> Goal of the exercise:
Please write out, word for word, the stretch in the rows below from the line containing "30 maart 2022" through the line containing "kregen we vaak".

Transcribed page text
_ _ _ _
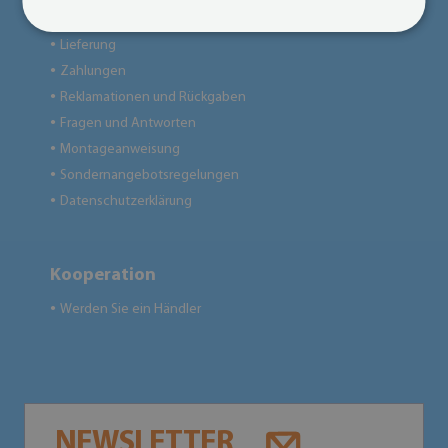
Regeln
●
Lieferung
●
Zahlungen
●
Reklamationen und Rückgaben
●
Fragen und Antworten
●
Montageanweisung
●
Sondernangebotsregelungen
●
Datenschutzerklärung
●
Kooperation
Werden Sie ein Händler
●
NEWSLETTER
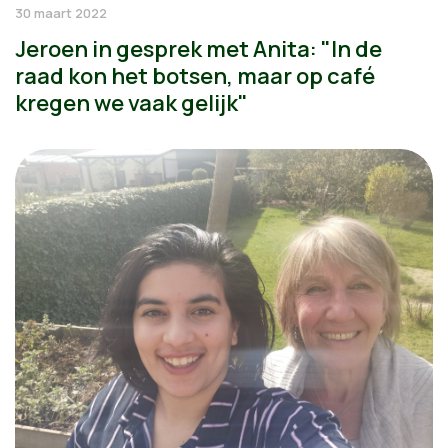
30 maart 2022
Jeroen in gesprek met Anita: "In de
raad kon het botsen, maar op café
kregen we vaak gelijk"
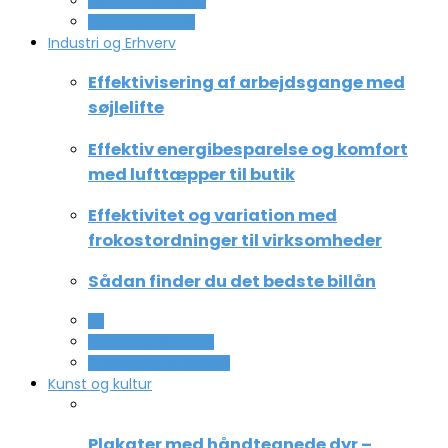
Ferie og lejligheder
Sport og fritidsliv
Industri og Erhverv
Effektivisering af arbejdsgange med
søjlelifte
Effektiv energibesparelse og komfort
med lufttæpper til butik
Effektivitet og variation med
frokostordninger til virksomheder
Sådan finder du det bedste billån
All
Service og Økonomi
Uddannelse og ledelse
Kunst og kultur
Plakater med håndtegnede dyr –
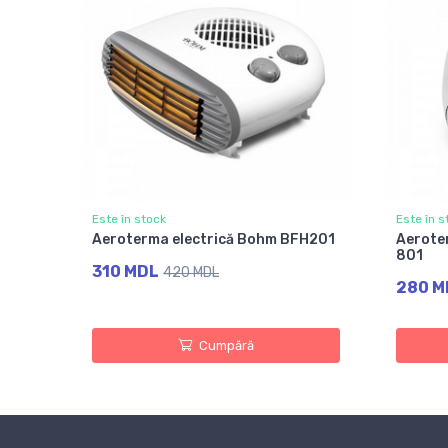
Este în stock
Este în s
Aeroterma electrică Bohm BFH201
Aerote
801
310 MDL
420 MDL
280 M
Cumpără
_ _ _ _
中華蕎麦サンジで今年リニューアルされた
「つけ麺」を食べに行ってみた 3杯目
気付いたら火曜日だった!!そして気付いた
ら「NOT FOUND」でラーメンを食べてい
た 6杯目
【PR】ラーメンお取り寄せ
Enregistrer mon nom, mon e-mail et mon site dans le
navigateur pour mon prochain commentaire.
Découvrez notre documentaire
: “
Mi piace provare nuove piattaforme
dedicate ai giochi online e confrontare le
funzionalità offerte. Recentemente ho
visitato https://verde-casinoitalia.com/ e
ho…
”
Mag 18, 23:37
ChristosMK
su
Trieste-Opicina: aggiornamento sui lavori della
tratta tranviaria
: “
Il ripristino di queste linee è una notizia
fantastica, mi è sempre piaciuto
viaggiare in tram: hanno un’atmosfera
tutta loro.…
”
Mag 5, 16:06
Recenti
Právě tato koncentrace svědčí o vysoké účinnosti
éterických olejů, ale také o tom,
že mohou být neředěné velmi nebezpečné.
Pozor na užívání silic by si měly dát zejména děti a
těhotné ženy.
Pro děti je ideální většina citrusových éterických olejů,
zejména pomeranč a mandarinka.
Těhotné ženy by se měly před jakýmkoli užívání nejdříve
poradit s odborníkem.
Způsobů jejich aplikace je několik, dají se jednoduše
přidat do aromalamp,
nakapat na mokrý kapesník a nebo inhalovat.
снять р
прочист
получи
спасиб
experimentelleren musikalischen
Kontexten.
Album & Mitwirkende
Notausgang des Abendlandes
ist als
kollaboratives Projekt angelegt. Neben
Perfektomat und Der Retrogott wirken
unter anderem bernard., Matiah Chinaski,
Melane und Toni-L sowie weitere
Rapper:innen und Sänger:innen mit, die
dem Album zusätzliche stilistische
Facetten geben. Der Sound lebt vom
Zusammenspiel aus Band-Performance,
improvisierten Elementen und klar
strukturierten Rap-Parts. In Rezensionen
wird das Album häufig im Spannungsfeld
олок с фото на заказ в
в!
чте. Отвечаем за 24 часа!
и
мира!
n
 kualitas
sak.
_ _ _ _
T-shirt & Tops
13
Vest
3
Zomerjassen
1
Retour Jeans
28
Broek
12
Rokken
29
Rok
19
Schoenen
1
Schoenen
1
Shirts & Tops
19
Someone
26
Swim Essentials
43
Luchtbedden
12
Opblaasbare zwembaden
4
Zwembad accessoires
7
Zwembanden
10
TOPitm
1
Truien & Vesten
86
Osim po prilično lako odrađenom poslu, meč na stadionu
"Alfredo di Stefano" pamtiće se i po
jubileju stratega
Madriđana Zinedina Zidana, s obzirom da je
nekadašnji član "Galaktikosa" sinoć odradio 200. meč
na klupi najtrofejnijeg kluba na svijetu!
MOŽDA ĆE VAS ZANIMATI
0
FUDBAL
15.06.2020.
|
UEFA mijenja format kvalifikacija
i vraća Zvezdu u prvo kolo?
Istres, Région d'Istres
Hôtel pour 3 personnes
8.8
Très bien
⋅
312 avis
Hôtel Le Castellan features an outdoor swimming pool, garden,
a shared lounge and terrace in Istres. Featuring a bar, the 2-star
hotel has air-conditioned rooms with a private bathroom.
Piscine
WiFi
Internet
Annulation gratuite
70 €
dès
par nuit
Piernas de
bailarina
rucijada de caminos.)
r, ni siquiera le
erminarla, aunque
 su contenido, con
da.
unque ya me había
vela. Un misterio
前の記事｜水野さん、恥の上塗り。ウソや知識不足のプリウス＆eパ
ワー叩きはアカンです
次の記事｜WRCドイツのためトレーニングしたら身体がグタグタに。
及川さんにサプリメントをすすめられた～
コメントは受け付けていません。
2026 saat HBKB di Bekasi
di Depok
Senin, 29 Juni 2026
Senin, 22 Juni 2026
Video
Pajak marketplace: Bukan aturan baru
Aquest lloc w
_ _ _ _
> Solved problem:
30 maart 2022
Jeroen in gesprek met Anita: "In de
raad kon het botsen, maar op café
kregen we vaak gelijk"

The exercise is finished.